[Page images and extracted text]
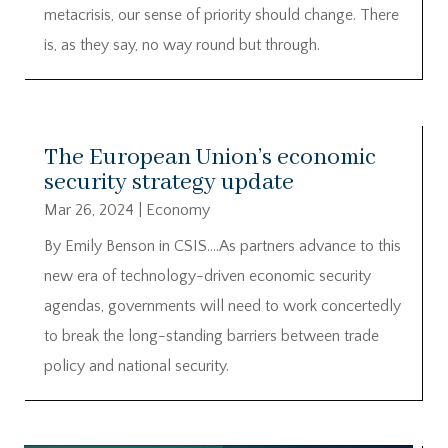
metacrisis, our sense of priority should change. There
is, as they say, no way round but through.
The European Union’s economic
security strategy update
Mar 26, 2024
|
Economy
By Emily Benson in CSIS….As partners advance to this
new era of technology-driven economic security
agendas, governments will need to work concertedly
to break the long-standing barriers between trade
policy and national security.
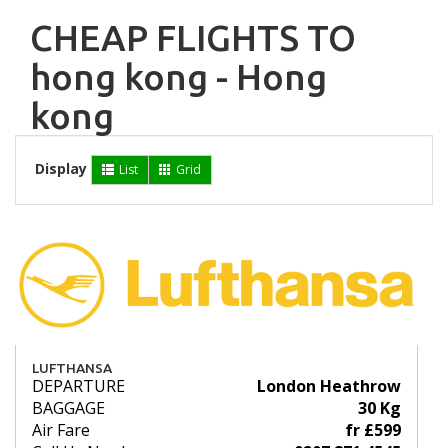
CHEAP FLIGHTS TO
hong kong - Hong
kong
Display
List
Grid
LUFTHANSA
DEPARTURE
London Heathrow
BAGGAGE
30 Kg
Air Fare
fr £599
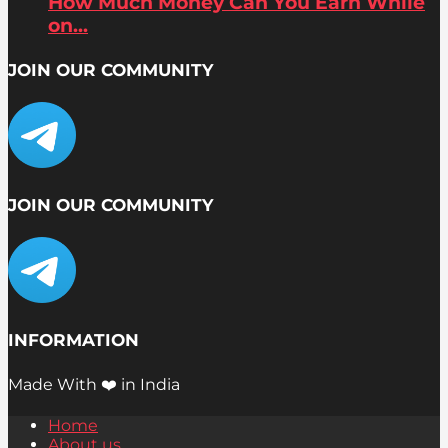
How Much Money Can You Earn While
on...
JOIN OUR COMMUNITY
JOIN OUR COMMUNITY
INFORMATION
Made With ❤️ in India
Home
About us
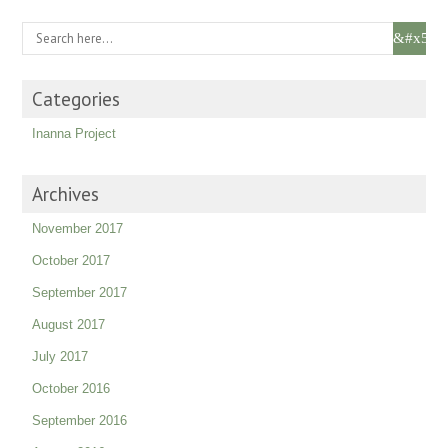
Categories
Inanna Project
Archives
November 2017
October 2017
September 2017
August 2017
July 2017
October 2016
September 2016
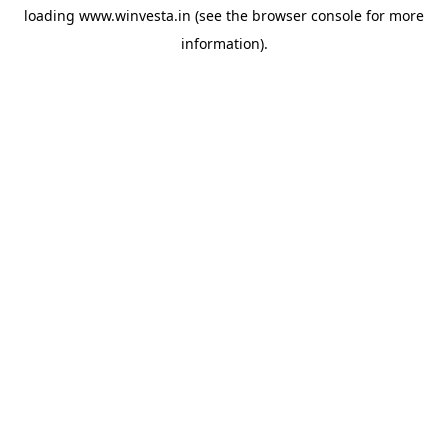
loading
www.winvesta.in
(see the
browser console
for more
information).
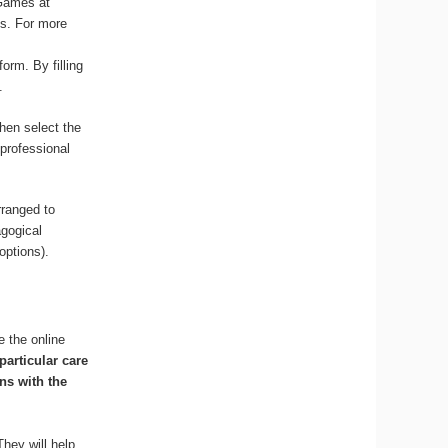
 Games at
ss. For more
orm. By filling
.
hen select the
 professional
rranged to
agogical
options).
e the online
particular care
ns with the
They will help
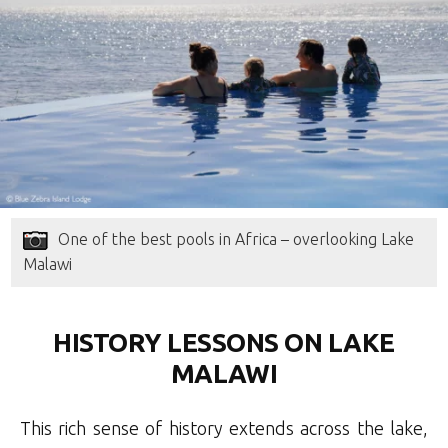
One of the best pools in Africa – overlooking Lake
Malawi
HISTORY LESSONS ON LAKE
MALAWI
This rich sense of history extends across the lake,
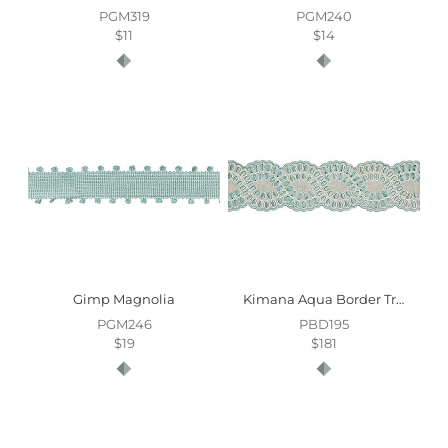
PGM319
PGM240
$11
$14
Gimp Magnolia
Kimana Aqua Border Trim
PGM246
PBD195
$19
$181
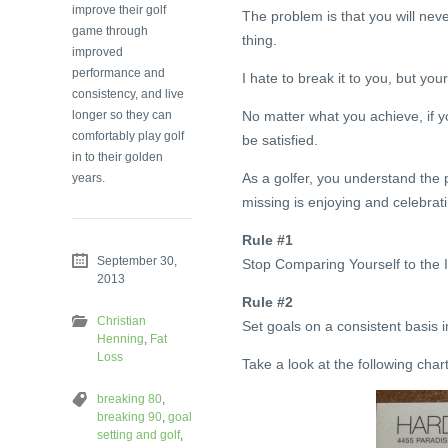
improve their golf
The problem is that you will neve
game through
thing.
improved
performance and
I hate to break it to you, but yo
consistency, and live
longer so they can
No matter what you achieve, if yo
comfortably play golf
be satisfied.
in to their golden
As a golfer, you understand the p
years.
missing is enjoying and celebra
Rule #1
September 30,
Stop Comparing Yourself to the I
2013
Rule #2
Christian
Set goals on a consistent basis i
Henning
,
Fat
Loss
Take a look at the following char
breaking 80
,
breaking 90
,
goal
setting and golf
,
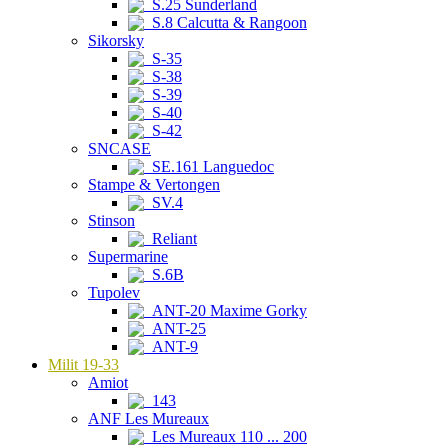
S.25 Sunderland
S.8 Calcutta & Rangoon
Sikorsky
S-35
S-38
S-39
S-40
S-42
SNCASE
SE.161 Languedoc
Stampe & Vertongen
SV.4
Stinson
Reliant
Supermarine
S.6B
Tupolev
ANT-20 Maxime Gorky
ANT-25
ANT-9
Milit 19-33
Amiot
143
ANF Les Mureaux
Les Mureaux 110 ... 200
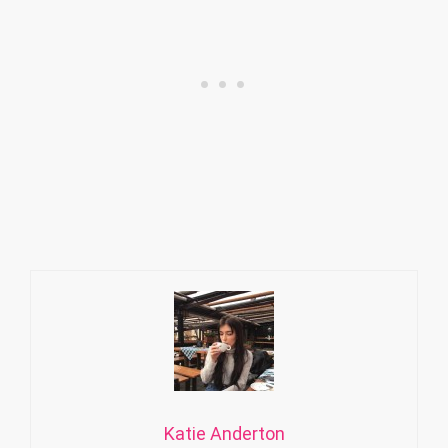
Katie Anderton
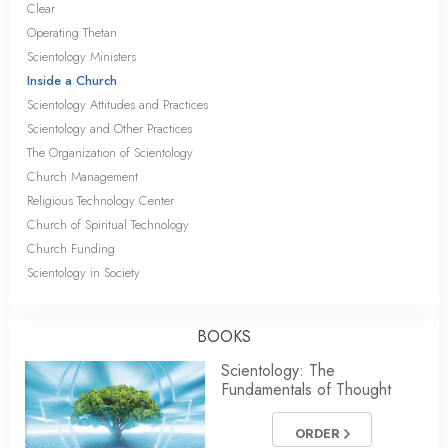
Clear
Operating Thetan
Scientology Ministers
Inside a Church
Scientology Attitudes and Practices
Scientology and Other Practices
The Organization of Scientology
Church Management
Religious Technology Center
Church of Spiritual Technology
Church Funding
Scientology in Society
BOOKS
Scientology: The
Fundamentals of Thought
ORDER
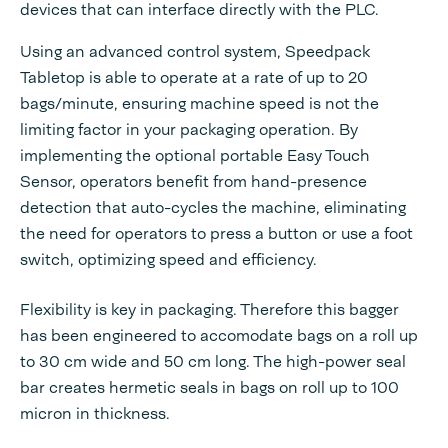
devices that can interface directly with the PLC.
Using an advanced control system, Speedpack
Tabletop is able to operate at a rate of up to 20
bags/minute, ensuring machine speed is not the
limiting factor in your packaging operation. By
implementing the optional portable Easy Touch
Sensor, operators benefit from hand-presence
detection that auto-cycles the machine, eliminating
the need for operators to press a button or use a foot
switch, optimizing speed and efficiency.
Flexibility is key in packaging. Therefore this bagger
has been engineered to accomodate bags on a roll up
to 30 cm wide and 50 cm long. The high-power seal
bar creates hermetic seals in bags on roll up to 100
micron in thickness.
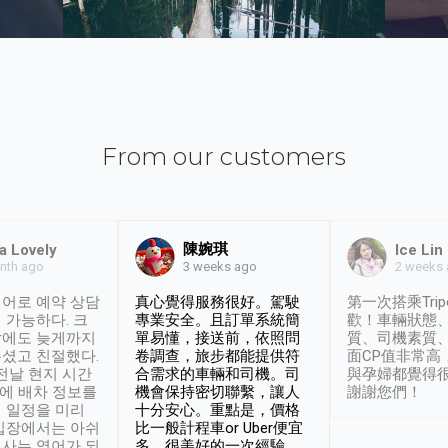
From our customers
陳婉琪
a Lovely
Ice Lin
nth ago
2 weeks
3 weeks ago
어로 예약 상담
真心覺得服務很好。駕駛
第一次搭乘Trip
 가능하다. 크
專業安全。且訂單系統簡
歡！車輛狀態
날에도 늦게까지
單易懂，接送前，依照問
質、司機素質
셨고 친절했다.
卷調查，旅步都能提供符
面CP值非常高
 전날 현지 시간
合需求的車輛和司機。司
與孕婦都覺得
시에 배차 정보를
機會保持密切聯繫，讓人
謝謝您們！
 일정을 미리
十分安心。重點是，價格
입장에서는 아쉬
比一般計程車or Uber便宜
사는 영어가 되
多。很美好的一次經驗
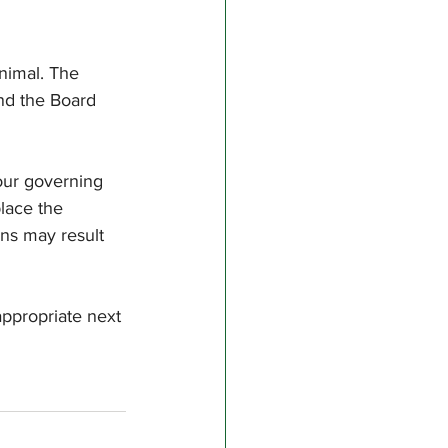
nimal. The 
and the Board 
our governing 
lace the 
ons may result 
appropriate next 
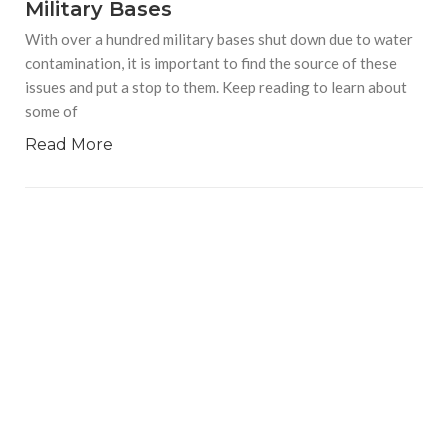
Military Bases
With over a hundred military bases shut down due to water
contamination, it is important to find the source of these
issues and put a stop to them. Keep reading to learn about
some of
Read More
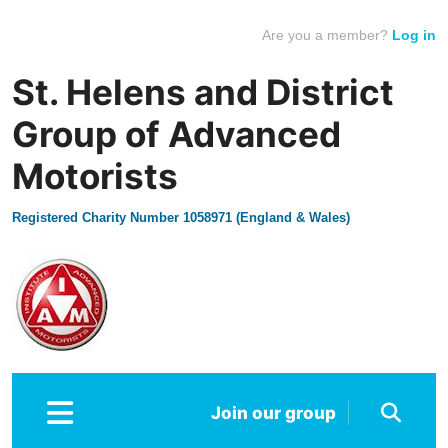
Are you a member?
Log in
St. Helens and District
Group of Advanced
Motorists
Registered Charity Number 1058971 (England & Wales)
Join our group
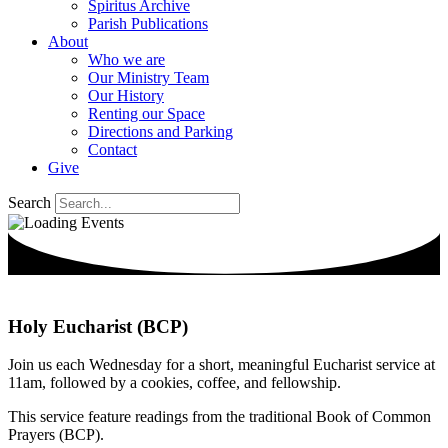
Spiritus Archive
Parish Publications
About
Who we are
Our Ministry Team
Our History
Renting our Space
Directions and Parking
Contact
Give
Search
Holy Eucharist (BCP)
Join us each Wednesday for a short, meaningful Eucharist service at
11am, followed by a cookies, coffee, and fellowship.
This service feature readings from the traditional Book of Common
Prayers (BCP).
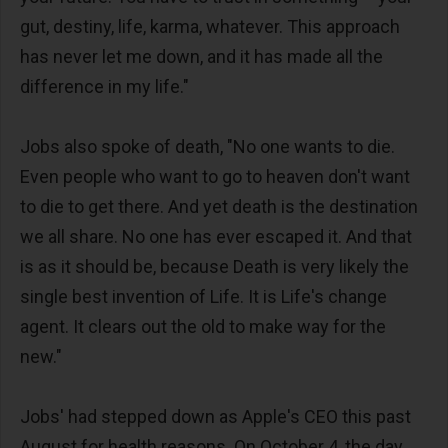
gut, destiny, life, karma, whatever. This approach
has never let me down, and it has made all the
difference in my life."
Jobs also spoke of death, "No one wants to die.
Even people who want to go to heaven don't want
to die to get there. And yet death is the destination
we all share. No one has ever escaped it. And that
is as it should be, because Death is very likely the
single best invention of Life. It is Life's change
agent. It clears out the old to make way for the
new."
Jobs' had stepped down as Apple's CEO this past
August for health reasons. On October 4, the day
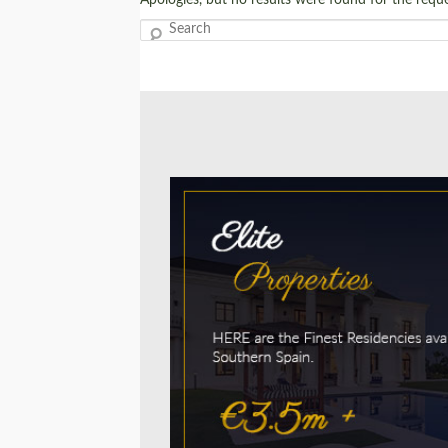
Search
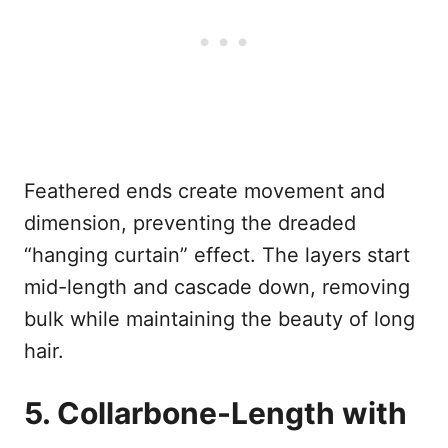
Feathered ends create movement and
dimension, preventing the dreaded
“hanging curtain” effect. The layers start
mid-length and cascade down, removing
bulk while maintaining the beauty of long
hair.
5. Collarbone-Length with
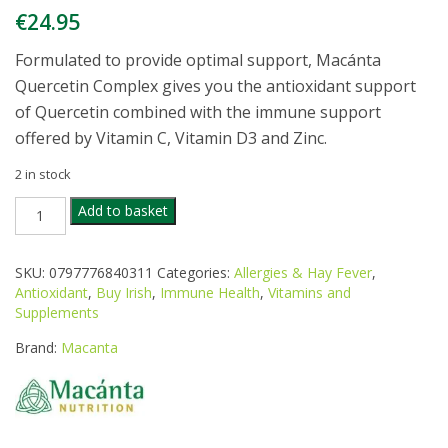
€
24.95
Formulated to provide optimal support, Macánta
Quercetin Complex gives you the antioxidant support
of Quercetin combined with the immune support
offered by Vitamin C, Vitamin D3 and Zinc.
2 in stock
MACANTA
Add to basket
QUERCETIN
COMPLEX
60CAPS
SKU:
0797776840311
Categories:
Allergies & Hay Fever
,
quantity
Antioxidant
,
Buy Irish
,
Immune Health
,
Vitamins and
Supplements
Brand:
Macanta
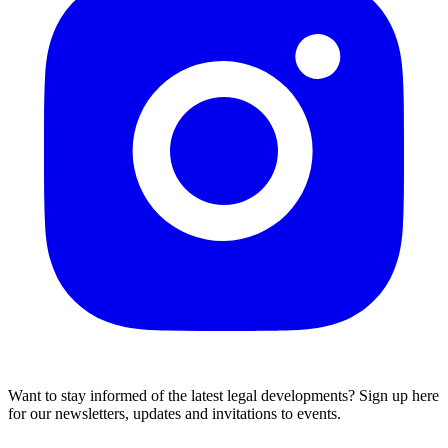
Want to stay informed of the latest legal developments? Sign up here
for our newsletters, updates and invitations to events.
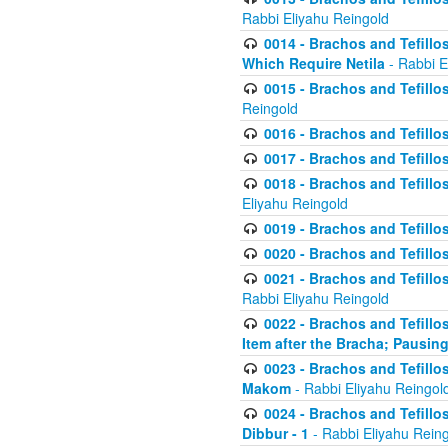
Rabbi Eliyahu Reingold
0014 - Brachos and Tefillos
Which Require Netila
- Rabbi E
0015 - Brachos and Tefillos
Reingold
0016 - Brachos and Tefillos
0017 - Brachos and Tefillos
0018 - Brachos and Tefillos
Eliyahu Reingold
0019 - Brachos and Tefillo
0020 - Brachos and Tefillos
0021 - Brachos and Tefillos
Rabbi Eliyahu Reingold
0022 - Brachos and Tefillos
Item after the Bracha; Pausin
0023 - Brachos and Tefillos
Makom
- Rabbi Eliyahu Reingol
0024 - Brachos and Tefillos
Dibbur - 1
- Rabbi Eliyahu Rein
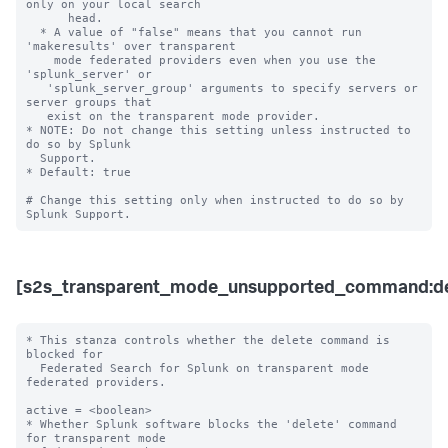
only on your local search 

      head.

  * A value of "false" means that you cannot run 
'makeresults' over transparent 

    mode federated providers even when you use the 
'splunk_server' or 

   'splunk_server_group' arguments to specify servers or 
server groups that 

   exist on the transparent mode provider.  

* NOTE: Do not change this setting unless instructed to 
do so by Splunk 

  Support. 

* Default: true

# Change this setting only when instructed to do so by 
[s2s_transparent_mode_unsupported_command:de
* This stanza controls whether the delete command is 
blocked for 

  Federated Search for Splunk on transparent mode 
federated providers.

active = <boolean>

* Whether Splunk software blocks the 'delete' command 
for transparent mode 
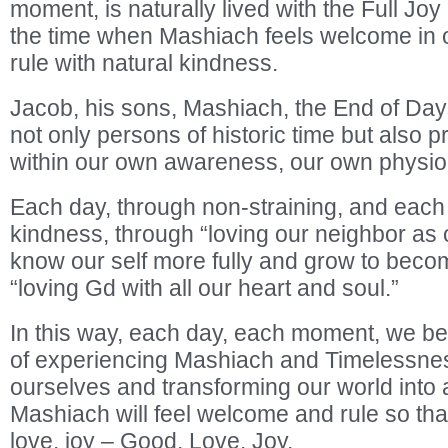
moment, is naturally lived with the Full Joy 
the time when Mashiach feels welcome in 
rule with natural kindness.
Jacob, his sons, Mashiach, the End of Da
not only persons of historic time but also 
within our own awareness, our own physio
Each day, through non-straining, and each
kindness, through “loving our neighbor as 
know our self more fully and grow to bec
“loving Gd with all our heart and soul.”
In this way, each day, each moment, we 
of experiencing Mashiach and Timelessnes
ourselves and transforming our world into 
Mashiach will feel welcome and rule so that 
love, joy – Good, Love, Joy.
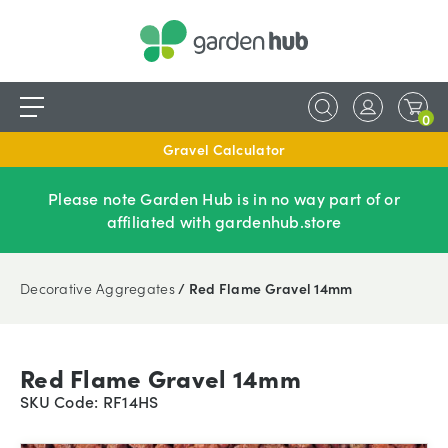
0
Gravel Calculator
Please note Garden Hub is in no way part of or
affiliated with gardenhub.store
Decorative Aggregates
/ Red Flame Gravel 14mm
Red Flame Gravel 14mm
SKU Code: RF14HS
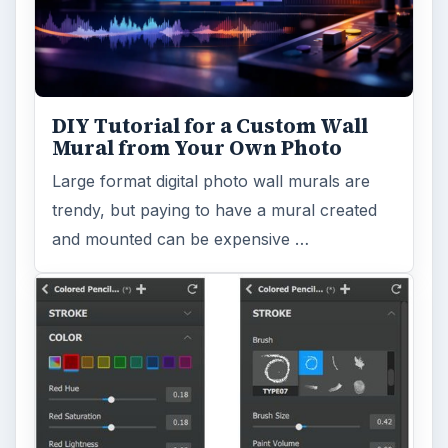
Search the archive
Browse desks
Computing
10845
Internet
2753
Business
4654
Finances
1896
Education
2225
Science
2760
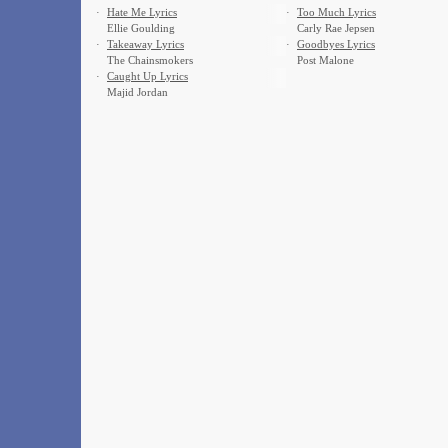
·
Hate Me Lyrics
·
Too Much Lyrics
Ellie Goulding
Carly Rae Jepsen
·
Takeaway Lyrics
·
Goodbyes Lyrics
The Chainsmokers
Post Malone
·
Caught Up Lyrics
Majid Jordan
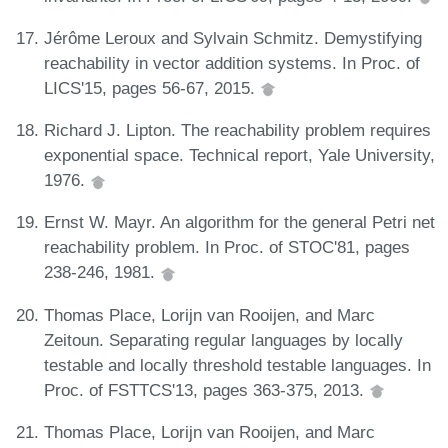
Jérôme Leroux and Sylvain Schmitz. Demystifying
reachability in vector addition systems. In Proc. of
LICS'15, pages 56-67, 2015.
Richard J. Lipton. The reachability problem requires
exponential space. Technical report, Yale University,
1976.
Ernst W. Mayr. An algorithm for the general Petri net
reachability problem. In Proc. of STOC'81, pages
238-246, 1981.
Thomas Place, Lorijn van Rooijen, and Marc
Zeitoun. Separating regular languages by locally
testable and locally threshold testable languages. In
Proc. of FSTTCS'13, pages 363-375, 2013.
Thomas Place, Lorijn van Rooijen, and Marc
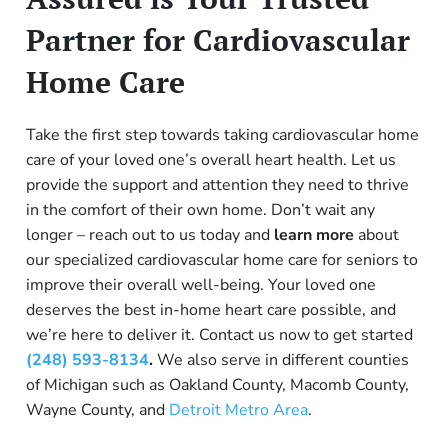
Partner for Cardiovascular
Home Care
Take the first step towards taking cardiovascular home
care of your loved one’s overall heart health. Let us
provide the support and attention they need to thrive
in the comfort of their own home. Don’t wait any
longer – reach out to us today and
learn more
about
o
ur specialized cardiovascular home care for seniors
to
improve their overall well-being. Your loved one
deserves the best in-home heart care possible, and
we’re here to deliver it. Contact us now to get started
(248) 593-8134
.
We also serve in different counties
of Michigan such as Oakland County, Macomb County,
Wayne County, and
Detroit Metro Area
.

Exercise
Count the lines in the records above that contain the string "roll" with matching case, and give only that number.

Solution to the exercise
2